## Document text
- - -

BIDS Conversion

The conversion of a study raw dataset to a BIDS compliant dataset relies on a proper specification. The outcome of such a conversion is again a datalad dataset. It contains a reference to the study dataset it was build from, but can be used and shared without access to the study dataset.

Dataset creation

First, create the to-be BIDS dataset pretty much the same way as you create a study dataset:

datalad rev-create [TARGET-DIR]

If you don't provide a target dir, the dataset will be created in the current working directory. This will create an empty datalad dataset.

To preconfigure it to be a BIDS dataset however, you need to run a dedicated setup procedure from within the dataset:

cd [TARGET-DIR]
datalad run-procedure setup_bids_dataset

Reference needed input

Now the study dataset to be converted is needed. Install it as a subdataset sourcedata into the BIDS dataset:

datalad install -d . -s [PATH TO STUDY DATASET] sourcedata

Note, that we are assuming you created your study dataset according to the setup page or the accompanying demo. That is, it has the toolbox installed as a subdataset.

Conversion

Assuming that the study dataset comes with a proper study specification, you can now convert it by calling:

datalad hirni-spec2bids --anonymize sourcedata/studyspec.json sourcedata/*/studyspec.json

Several things are to be noted here. First, there is a switch --anonymize. This is optional and ensures that within the resulting BIDS dataset subjects are referred to only by their anon_subject ID according to the specification. There shouldn't be any hint on the original subject ID in the commit messages or paths in the new dataset. By default this should also run a defacing routine, that should be specified in an acquisition's specification file within a snippet of type dicomseries:all. You can change this by editing this specification.

Furthermore, you may notice that the call as shown above references not the study dataset to be converted but the specification files. This means, you don't need to convert the entire dataset at once. You can also convert a single acquisition instead. In fact, you can even have several specification files per acquisition and run a conversion based on a single file. Further limitation is available via the option --only-type, which allows to convert only snippets of that particular type.

- - -

[A series of records]
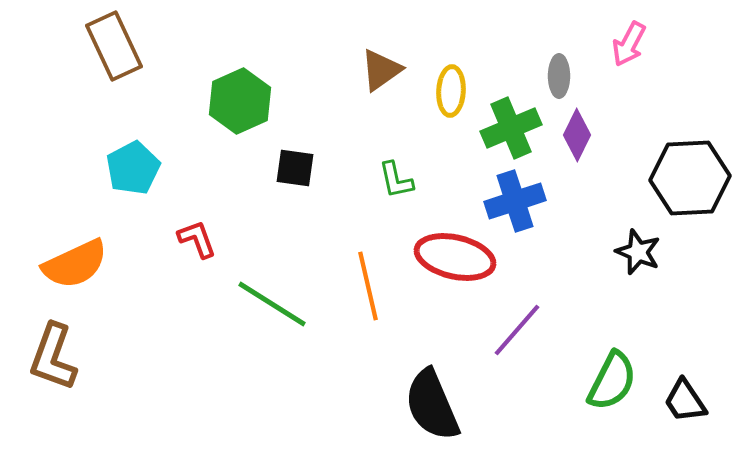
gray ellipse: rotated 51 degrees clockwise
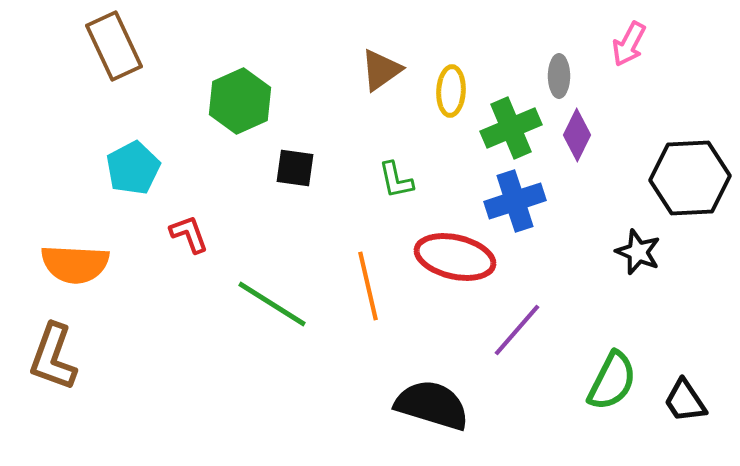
red L-shape: moved 8 px left, 5 px up
orange semicircle: rotated 28 degrees clockwise
black semicircle: rotated 130 degrees clockwise
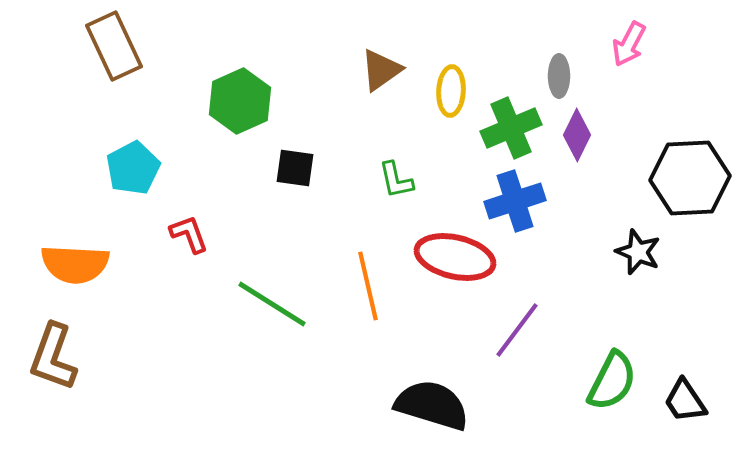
purple line: rotated 4 degrees counterclockwise
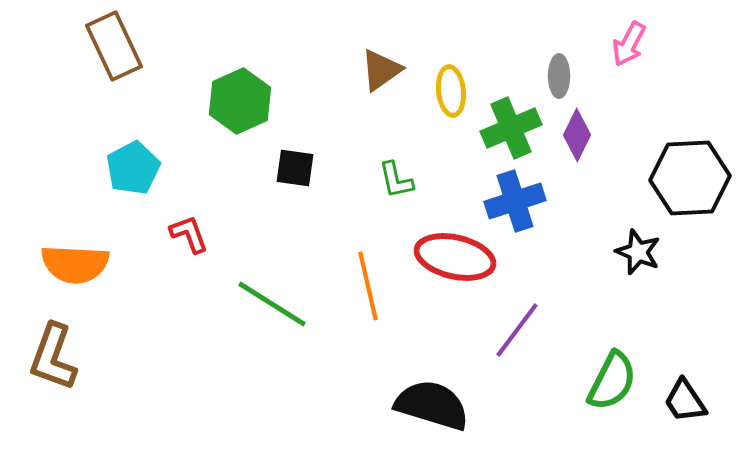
yellow ellipse: rotated 9 degrees counterclockwise
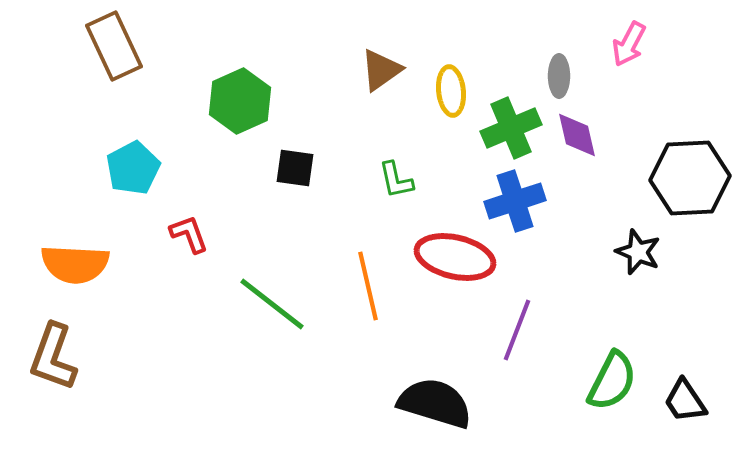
purple diamond: rotated 39 degrees counterclockwise
green line: rotated 6 degrees clockwise
purple line: rotated 16 degrees counterclockwise
black semicircle: moved 3 px right, 2 px up
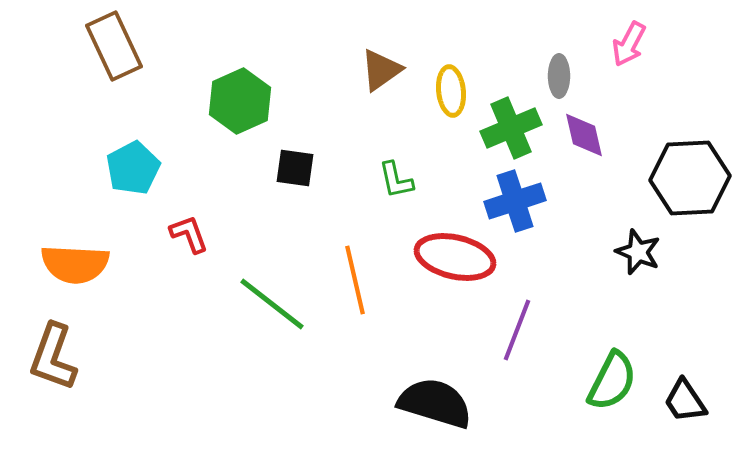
purple diamond: moved 7 px right
orange line: moved 13 px left, 6 px up
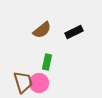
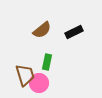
brown trapezoid: moved 2 px right, 7 px up
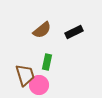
pink circle: moved 2 px down
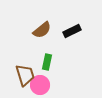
black rectangle: moved 2 px left, 1 px up
pink circle: moved 1 px right
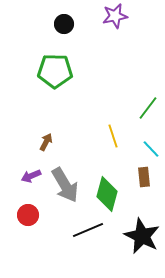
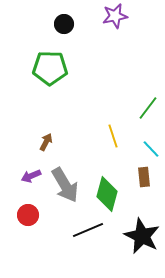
green pentagon: moved 5 px left, 3 px up
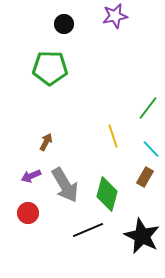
brown rectangle: moved 1 px right; rotated 36 degrees clockwise
red circle: moved 2 px up
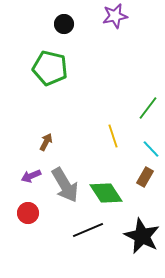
green pentagon: rotated 12 degrees clockwise
green diamond: moved 1 px left, 1 px up; rotated 48 degrees counterclockwise
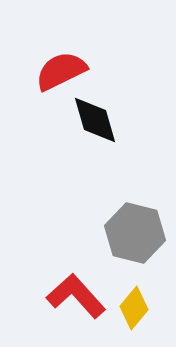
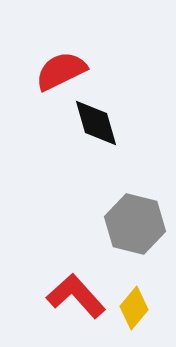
black diamond: moved 1 px right, 3 px down
gray hexagon: moved 9 px up
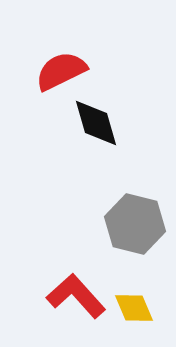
yellow diamond: rotated 63 degrees counterclockwise
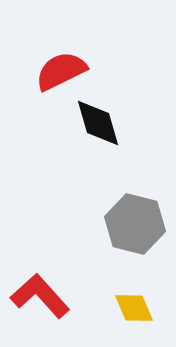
black diamond: moved 2 px right
red L-shape: moved 36 px left
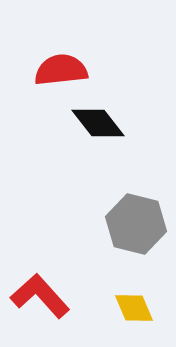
red semicircle: moved 1 px up; rotated 20 degrees clockwise
black diamond: rotated 22 degrees counterclockwise
gray hexagon: moved 1 px right
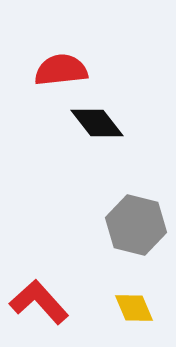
black diamond: moved 1 px left
gray hexagon: moved 1 px down
red L-shape: moved 1 px left, 6 px down
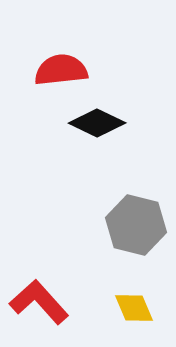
black diamond: rotated 26 degrees counterclockwise
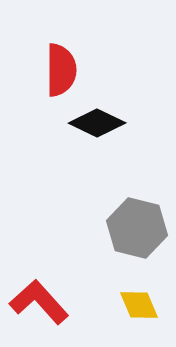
red semicircle: rotated 96 degrees clockwise
gray hexagon: moved 1 px right, 3 px down
yellow diamond: moved 5 px right, 3 px up
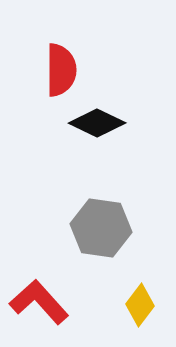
gray hexagon: moved 36 px left; rotated 6 degrees counterclockwise
yellow diamond: moved 1 px right; rotated 60 degrees clockwise
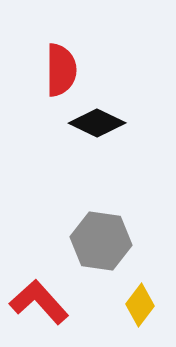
gray hexagon: moved 13 px down
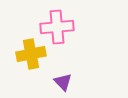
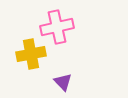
pink cross: rotated 8 degrees counterclockwise
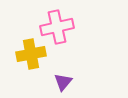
purple triangle: rotated 24 degrees clockwise
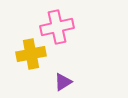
purple triangle: rotated 18 degrees clockwise
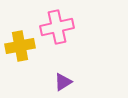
yellow cross: moved 11 px left, 8 px up
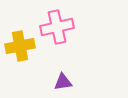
purple triangle: rotated 24 degrees clockwise
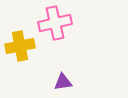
pink cross: moved 2 px left, 4 px up
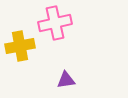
purple triangle: moved 3 px right, 2 px up
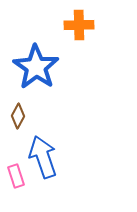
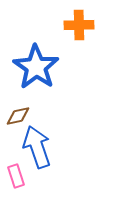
brown diamond: rotated 50 degrees clockwise
blue arrow: moved 6 px left, 10 px up
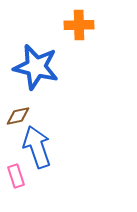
blue star: rotated 21 degrees counterclockwise
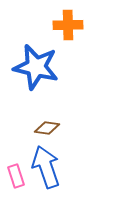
orange cross: moved 11 px left
brown diamond: moved 29 px right, 12 px down; rotated 20 degrees clockwise
blue arrow: moved 9 px right, 20 px down
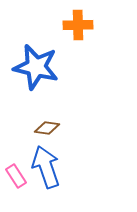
orange cross: moved 10 px right
pink rectangle: rotated 15 degrees counterclockwise
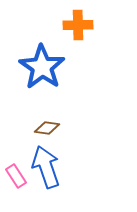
blue star: moved 6 px right; rotated 21 degrees clockwise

- - -

## Directions
1) Using the BIDS conversion text, decide whether each statement is true: (a) Running datalad rev-create without a target directory creates the dataset in the current working directory. (b) The --anonymize switch must be given for the conversion to run. (c) A conversion can be based on a single specification file. Answer yes or no for each and quote the words that decide it.
2) In the BIDS conversion text, recast the paragraph that begins "Several things are to be noted here" as a bulleted list that keeps its main facts.
The listing is not needed for this work.

## The responses
1)
(a) Yes: "If you don't provide a target dir, the dataset will be created in the current working directory."
(b) No: "This is optional and ensures that within the resulting BIDS dataset subjects are referred to only by their anon_subject ID according to the specification."
(c) Yes: "In fact, you can even have several specification files per acquisition and run a conversion based on a single file."

2)
- The --anonymize switch is optional.
- With it, subjects in the resulting BIDS dataset are referred to only by their anon_subject ID, as given in the specification.
- Commit messages and paths in the new dataset should not reveal the original subject ID.
- By default, it should also run a defacing routine. That routine is specified in an acquisition's specification file, in a snippet of type dicomseries:all.
- Editing this specification changes that behavior.